Singkat cerita, Yelsi ketahuan oleh guru tidak mencatat pelajaran. Alasan dirinya tidak mencatat karena menunggu temannya untuk halaman berikutnya.
“Sudah saya catat halaman sebelumnya, jadi kutunggu temanku dulu, baru nanti sama-sama mencatat halaman selanjutnya. Tapi bu guru tidak terima itu alasanku, jadi saya disuruh maju ke depan kelas,” cerita Yelsi.
Dia disuruh mengangkat satu kaki dan tangan direntangkan. Tapi karena kehilangan keseimbangan, kaki Yelsi yang diangkat pun jatuh.
Dirinya mengaku merasa lucu dengan tingkahnya sendiri hingga tersenyum.
Mungkin karena senyum tersebut, guru merasa tersinggung hingga Yelsi dipukul di bagian pinggang memakai buku, ditampar di bagian muka, hingga menerima tinjuan di rahang.
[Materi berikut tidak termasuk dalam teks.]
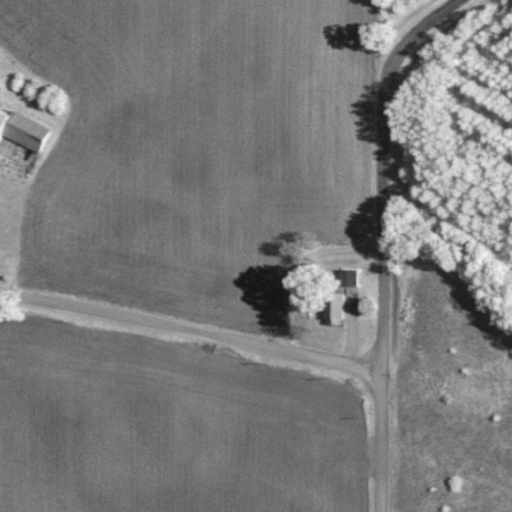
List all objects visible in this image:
road: (417, 30)
building: (21, 127)
crop: (192, 138)
road: (382, 290)
road: (191, 335)
crop: (159, 435)
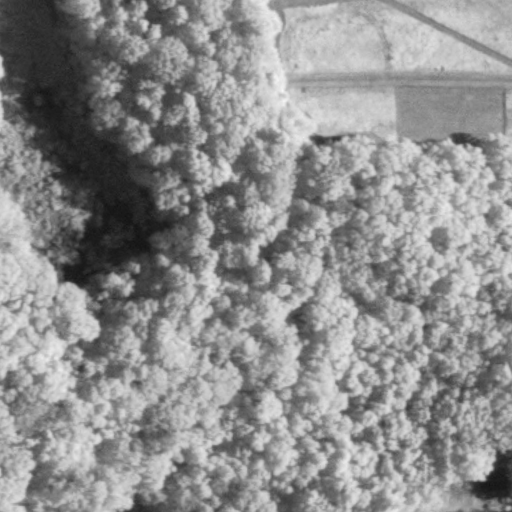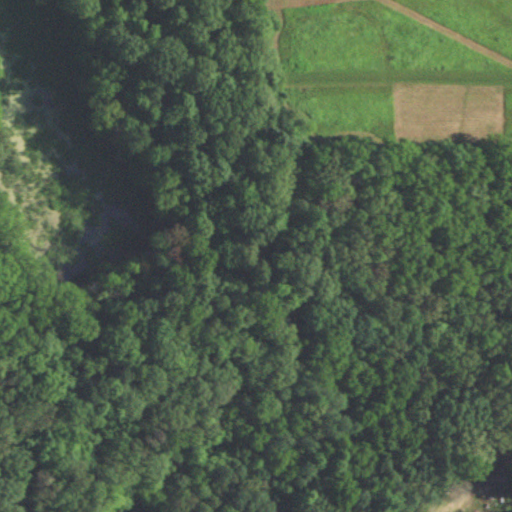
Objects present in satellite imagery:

Setelah itu Yelsi didorong oleh sang guru ke ruang kepala sekolah.
Di hadapan kepala sekolah, lanjut Yelsi, Weni masih tersulut emosi.
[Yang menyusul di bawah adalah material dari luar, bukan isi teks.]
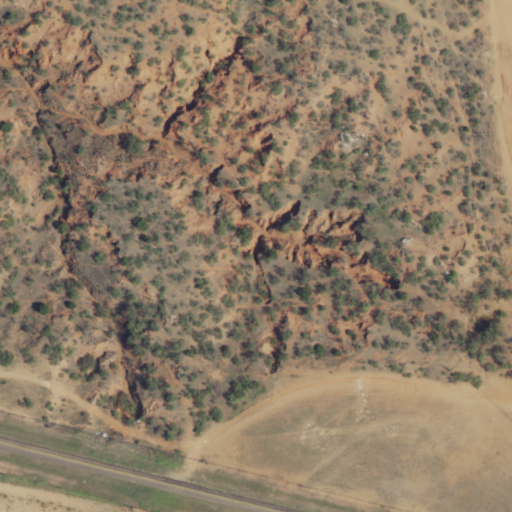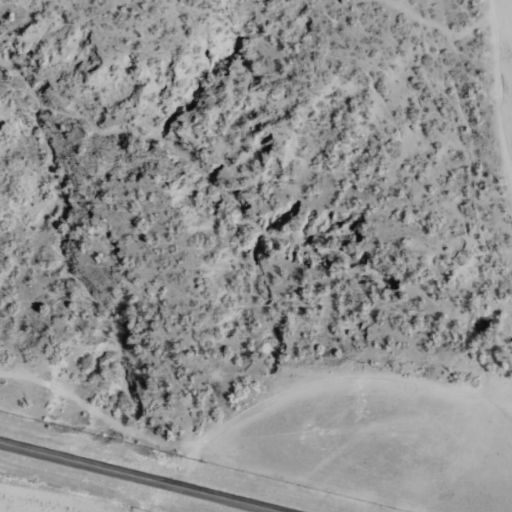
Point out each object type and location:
road: (142, 475)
“Dia (oknum guru) bilang seandainya bukan anak gadisku kuingat di rumah, sudah berdarah-berdarah mi itu mukamu,” ungkap Yelsi.
Ia merasa sudah dianiya secara fisik maupun psikis.
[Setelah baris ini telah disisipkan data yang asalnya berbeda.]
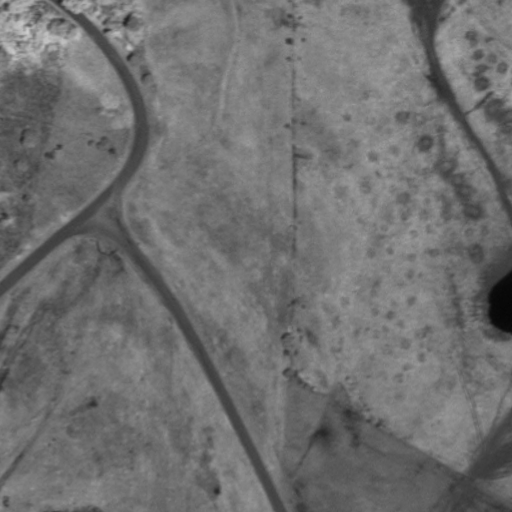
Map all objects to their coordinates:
road: (133, 154)
road: (191, 355)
“Saya ditampar, dipukul, saya malu dikasi begini di depan teman-teman,” ungkapnya.
Yelsi dan keluarganya sempat ke puskesmas untuk mengambil bukti visum tapi petugas setempat mengatakan harus lewat perintah polres.
Pihaknya juga melakukan pengaduan ke Polsek Tommo, namun pihak polsek berdalih laporan harus di Polres Mamuju.
Kepala SMAN 1 Tommo, Arrang, saat dikonfirmasi mengaku tidak mengetahui persis duduk persoalan antara guru dan siswanya tersebut.
“Saya ada kegiatan lain saat itu. Setelah tiba di kantor, saya sudah dapat siswi itu nangis-nangis,” aku Arrang.
Arrang menuturkan orang tua Yelsi sempat datang di sekolah dan menyampaikan keberatannya atas kasus penganiayaan tersebut.
Namun, Arrang meminta agar Yelsi dihadirkan langsung untuk mencocokkan keterangan antara dia dengan Weni.
“Saya kan maunya masalah ini selesai di sekolah, jadi harusnya siswa itu juga dihadirkan agar dicocokkan keterangan dengan gurunya,” jelasnya.
Meski begitu, Arrang menilai perbuatan Weni sebagai guru terlalu berlebihan dan melanggar. Dirinya mengaku sudah menegur oknum guru tersebut.
Weni, guru SMAN 1 Tommo tersebut diketahui merupakan istri oknum polisi.